DIRECTIONS: Going through the data, count each line that has the word "Thymeleaf". Reply with the total and nothing more.

Saved entries
--- --- ---
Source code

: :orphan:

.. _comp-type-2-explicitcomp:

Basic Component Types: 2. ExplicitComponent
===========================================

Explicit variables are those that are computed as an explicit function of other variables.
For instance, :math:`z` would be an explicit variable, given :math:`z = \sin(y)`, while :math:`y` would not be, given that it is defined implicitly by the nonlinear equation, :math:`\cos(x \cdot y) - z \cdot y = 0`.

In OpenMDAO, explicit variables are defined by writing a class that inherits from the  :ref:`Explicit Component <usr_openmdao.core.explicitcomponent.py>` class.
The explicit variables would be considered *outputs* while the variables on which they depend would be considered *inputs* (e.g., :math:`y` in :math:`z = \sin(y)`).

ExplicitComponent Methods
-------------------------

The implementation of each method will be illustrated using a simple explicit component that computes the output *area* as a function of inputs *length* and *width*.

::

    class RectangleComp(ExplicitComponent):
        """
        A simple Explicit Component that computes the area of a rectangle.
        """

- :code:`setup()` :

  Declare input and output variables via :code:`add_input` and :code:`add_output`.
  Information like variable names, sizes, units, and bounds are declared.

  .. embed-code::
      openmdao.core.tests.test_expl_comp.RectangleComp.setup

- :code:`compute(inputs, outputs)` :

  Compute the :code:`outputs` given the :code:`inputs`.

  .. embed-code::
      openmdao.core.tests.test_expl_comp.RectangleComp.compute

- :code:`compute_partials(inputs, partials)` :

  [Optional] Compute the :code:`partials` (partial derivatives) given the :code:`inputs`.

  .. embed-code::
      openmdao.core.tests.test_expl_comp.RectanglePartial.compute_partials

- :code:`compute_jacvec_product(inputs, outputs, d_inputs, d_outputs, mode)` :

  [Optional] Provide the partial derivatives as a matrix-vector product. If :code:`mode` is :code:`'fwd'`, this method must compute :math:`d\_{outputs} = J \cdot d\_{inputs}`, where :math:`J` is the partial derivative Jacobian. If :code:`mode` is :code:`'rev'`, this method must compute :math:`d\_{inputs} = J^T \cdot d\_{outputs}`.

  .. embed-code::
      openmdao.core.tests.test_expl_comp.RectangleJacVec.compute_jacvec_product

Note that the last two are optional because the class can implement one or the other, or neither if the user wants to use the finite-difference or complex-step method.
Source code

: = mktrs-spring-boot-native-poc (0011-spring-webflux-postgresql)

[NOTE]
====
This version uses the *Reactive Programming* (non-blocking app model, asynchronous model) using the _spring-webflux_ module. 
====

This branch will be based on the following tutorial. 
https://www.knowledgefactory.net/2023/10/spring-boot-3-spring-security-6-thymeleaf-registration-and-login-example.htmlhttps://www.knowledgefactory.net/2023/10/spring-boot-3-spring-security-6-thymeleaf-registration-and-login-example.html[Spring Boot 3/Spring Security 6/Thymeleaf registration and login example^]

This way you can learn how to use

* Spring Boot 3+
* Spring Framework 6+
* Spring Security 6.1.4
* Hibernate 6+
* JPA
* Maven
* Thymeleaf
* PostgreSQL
--- --- ---
TASK ANSWER: 2